Hindu mythology is a maligned phrase. Hinduism purists who believe that the events described in the sacred texts happened exactly as stated have a problem with these events being described as mythological. Their objection is understandable. The word mythological today has acquired a sense of falsehood. But after due consideration, I have decided to persist with the term Hindu mythology. Therefore, a clarification is in order.
OxfordDictionaries.com offers the following independent definition for mythology: A set of stories or beliefs about a particular person, institution, or situation, especially when exaggerated or fictitious.  Dictionary.com offers a similar definition: A set of stories, traditions, or beliefs associated with a particular group or the history of an event, arising naturally or deliberately fostered. 
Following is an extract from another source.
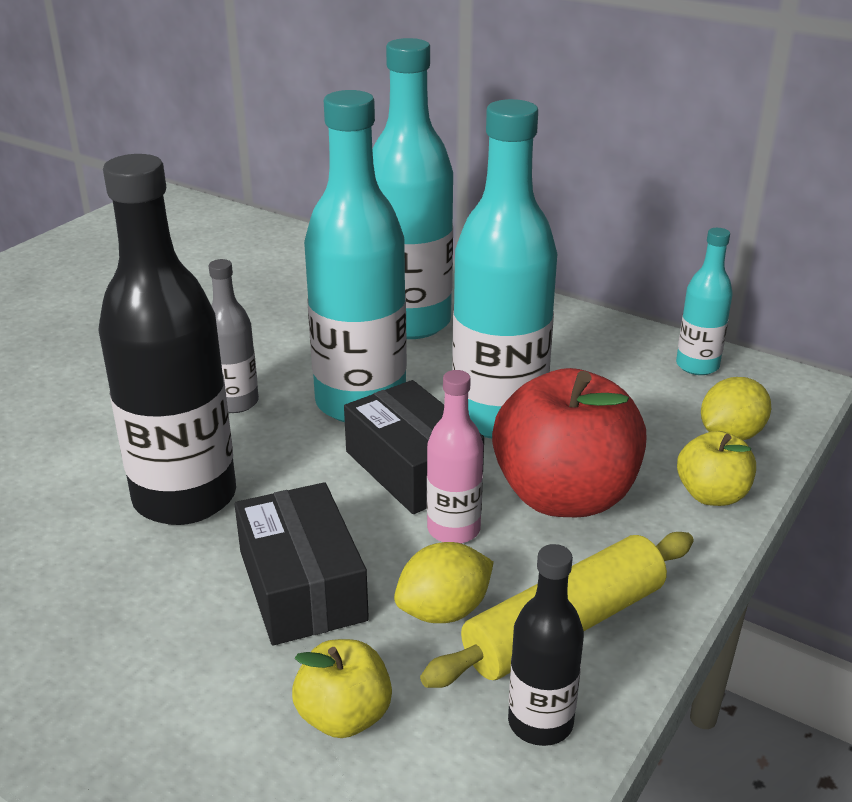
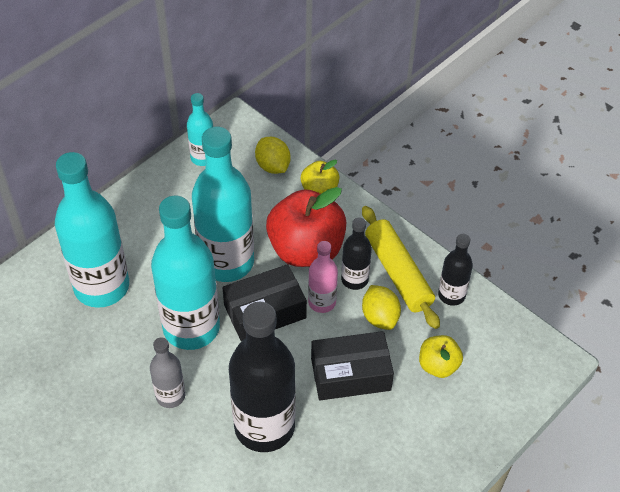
camera: 80 degrees left, 20 degrees up
(522, 565) = (354, 279): none -> black bottle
My sense of mythology fits in with these definitions. I do not believe that the events described in the texts under consideration occurred as stated. I believe that the described events are exaggerated or fictitious or deliberately fostered versions of the actual ones. However, I prefer to use the word dramatized to those given in the dictionary definitions. The dramatization of actual events has a specific purpose. The idea is to entrench the ethos underlying those events into the collective psyche of the society.
Let me illustrate this with an example. Way back in school when studying the world history I was taught about Cleopatra. I do not remember anything from those lessons. But I have a vivid recollection of the Hollywood film Cleopatra starring Elizabeth Taylor and Richard Burton, which obviously dramatized events. Several scenes from the movie are impressed in my memory. In one of them Cleopatra unleashes a tirade on Julius Caesar when his soldiers have burnt the library of Alexandria. She tells Caesar that his soldiers could have raped, murdered, pillaged all they wanted but they had no right to destroy a library that was the store house of the world’s knowledge.  It is historically recorded that the library did burn down. But Caesar’s soldiers were responsible for burning at best a part of the library, and even that is not certain.  And it can never be known if Cleopatra did admonish Caesar. That is why it is dangerous to take mythology for history. You can get the details wrong. But the dramatized version does provide insights. Even at that time knowledge was valued and efforts were made to preserve it. And it helps you to remember the broad superstructure that would be true to a degree.
Therefore with apologies to the purists, I will move ahead.